(Object presence transitions)
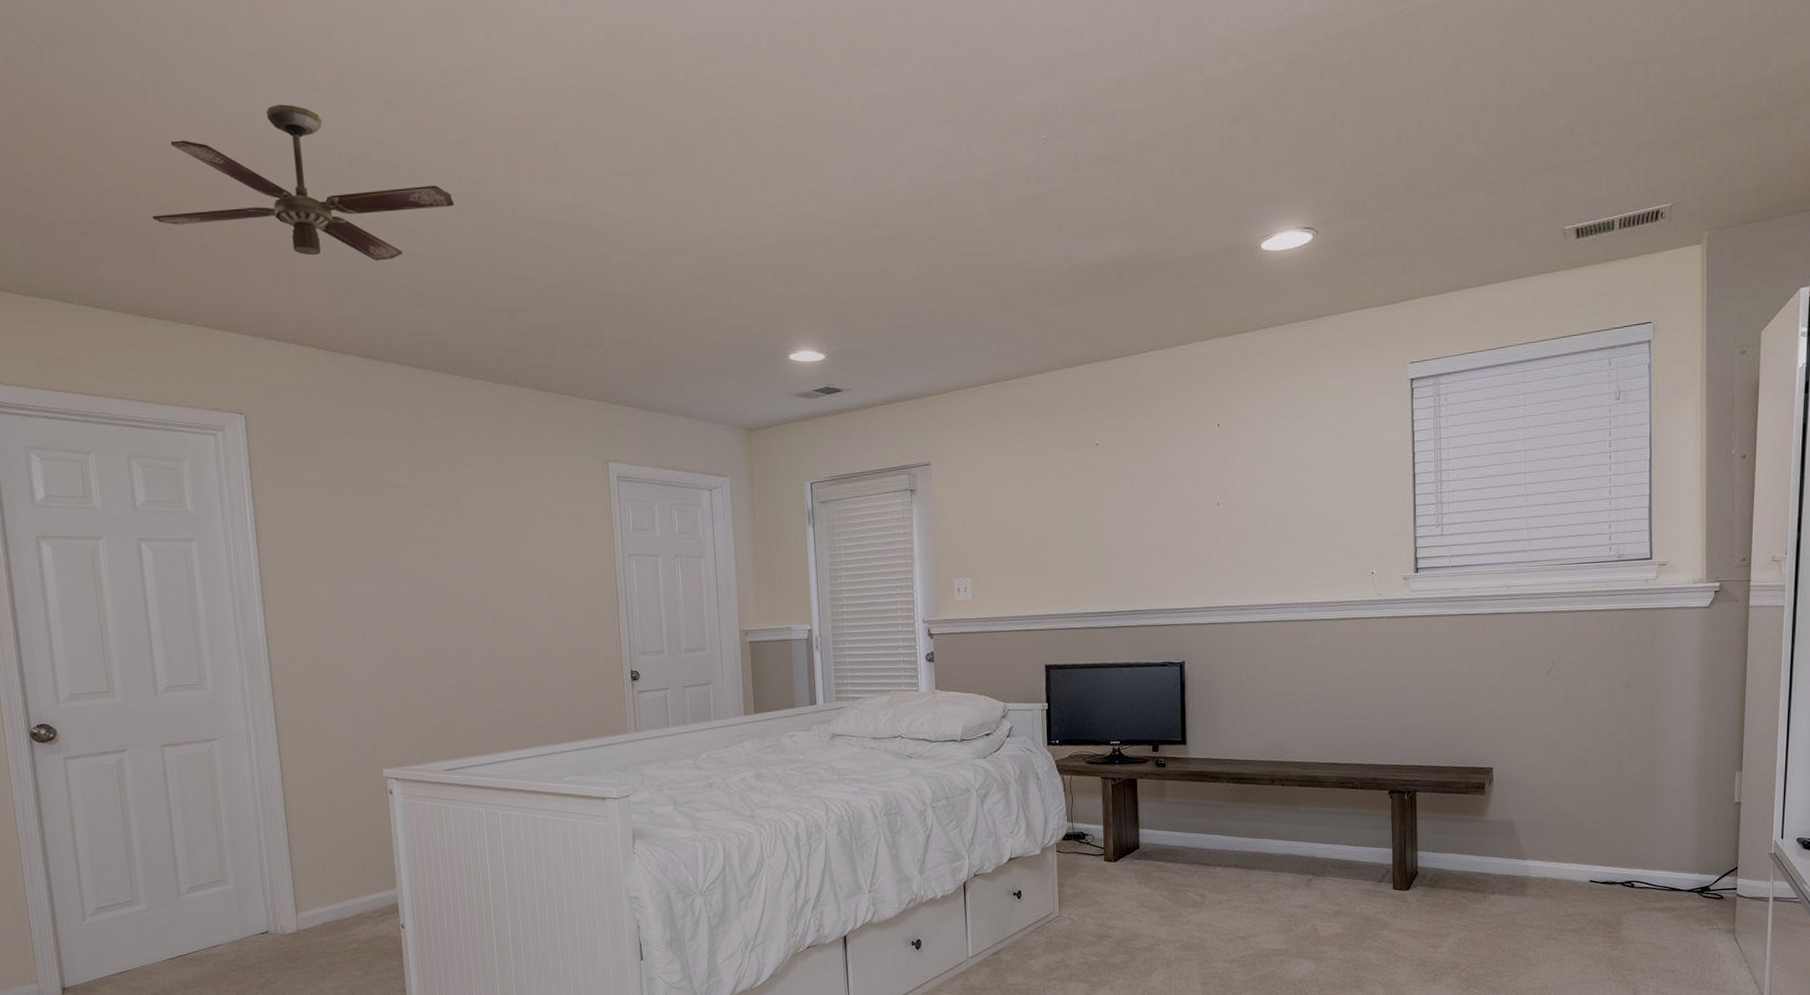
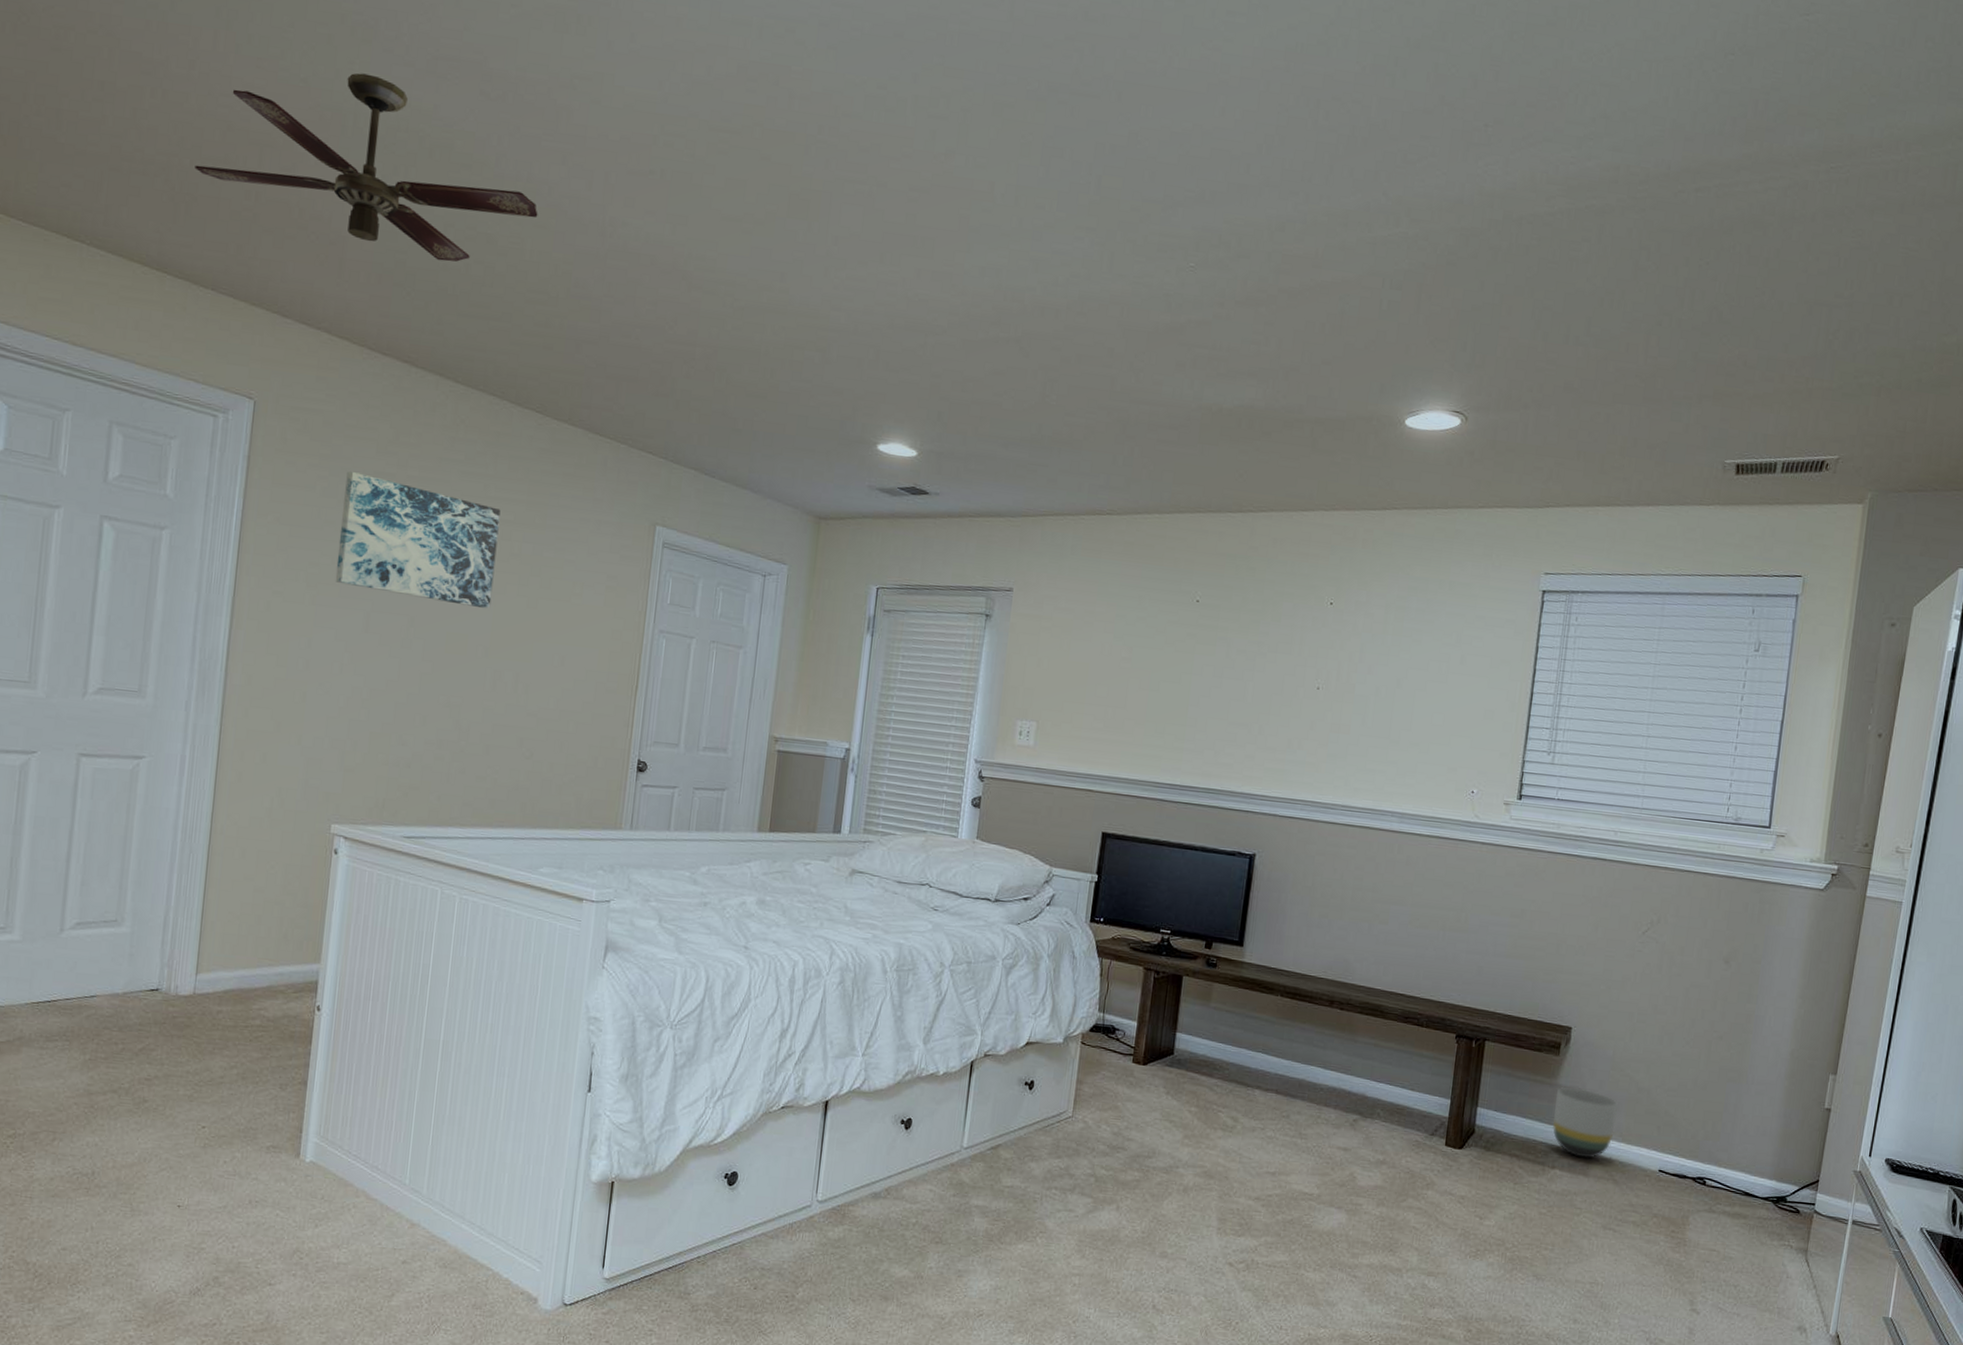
wall art: none [335,461,480,562] -> present [335,471,501,609]
planter: none [1486,820,1545,881] -> present [1553,1086,1619,1158]

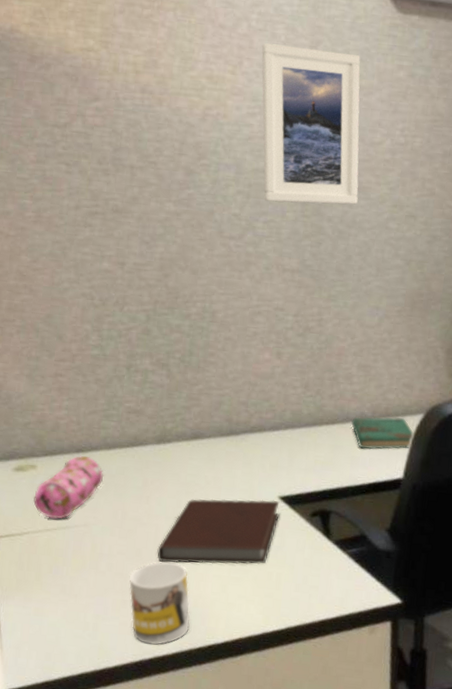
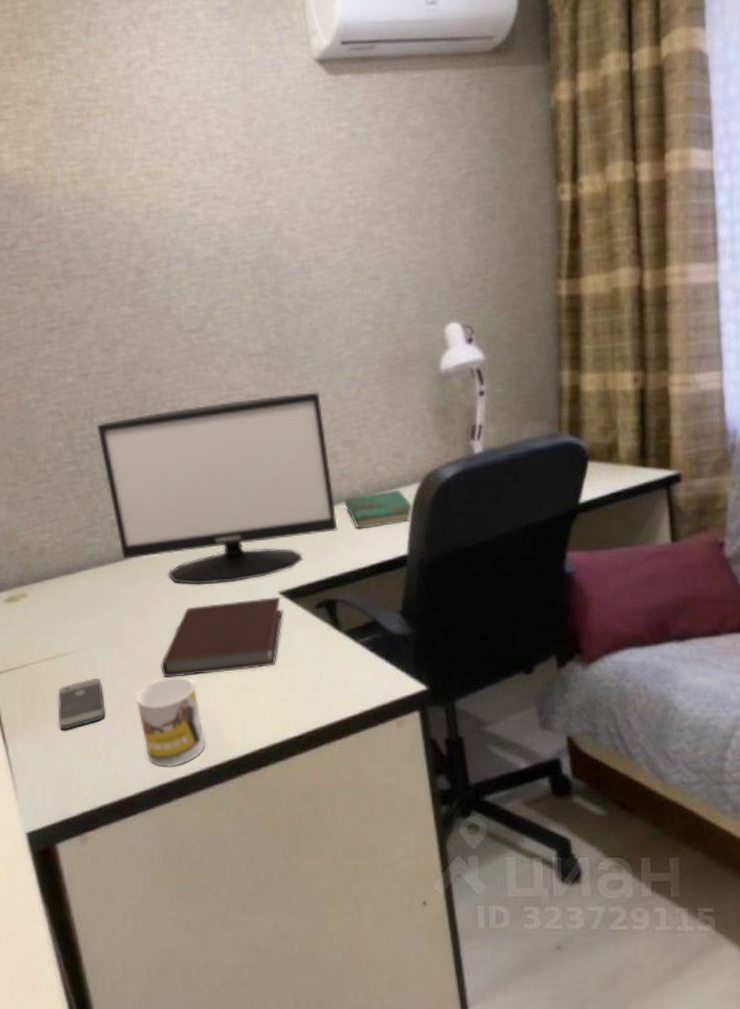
pencil case: present [33,455,104,519] -> none [28,576,96,647]
smartphone: none [51,553,99,599] -> present [58,677,105,730]
monitor: none [126,310,344,482] -> present [97,392,338,585]
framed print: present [262,43,361,205] -> none [196,124,316,289]

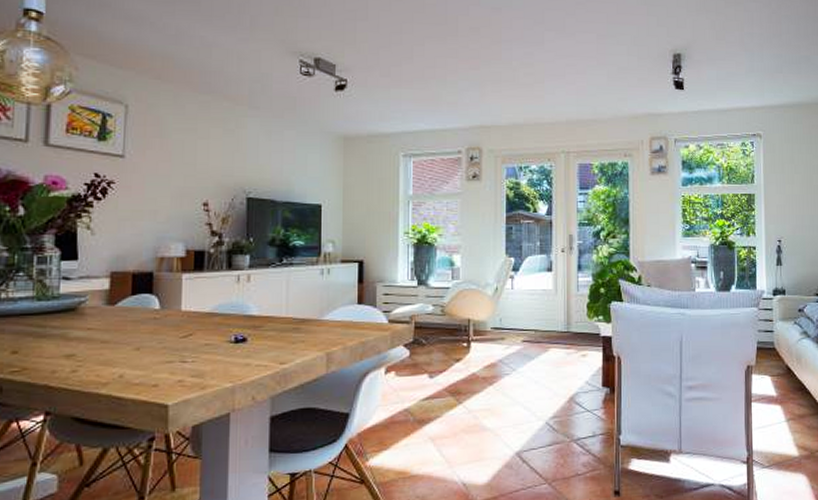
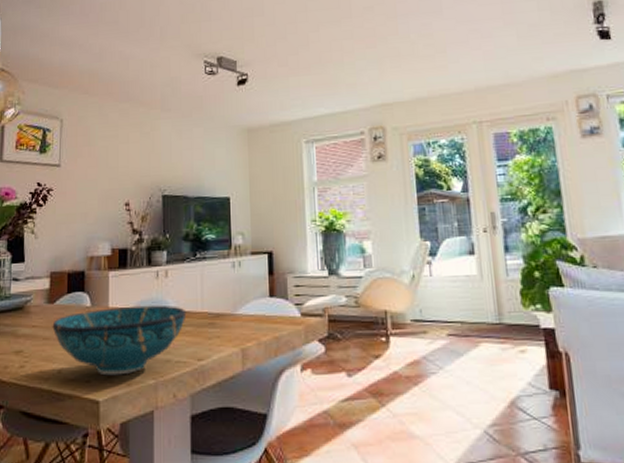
decorative bowl: none [112,309,270,380] -> present [52,305,187,376]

**Work request**
From the first line to the last, print the records exactly; leave out the pictures.

**Task answer**
wall art: none [335,461,480,562] -> present [335,471,501,609]
planter: none [1486,820,1545,881] -> present [1553,1086,1619,1158]

pencil case: present [33,455,104,519] -> none [28,576,96,647]
smartphone: none [51,553,99,599] -> present [58,677,105,730]
monitor: none [126,310,344,482] -> present [97,392,338,585]
framed print: present [262,43,361,205] -> none [196,124,316,289]

decorative bowl: none [112,309,270,380] -> present [52,305,187,376]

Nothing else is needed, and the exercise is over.